A senior UK minister, Andrea Leadsom, on Wednesday resigned her Cabinet role as the Leader of the House of Commons, throwing British Prime Minister Theresa May's leadership into further disarray over her Brexit strategy.
Leadsom's resignation, which she put down to her lack of faith in the government to deliver Britain's exit from the European Union (EU), is seen as kick-starting a fresh coup against May, who has been under increasing pressure to step down as PM.
In her resignation letter, Leadsom said that there had been a "complete breakdown of collective responsibility", telling the British PM to "make the right decisions in the interests of the country, this Government and our Party".
The senior minister voiced the views of many other fellow Brexiteers, saying she "fundamentally opposes" parts of the PM's new Brexit plan set out by Theresa May on Tuesday and again in the Commons on Wednesday, offering MPs the chance to vote for a second referendum.

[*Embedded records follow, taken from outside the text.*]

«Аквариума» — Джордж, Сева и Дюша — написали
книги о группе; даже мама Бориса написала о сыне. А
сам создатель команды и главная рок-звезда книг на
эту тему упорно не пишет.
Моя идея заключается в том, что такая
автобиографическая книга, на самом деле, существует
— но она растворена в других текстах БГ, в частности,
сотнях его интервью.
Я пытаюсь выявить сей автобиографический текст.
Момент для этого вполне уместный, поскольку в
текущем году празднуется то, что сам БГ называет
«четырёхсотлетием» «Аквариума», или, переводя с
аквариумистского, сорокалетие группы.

I have always maintained that a second referendum would be dangerously divisive, and I do not support the government willingly facilitating such a concession. It would risk undermining the Union, which is something I passionately want to see strengthened, Leadsom said in her resignation letter.
A string of ministers have been demanding meetings with Theresa May, some of them furious about her new deal to encourage MPs to back her Withdrawal Bill when it comes up for a fourth vote in Parliament next month.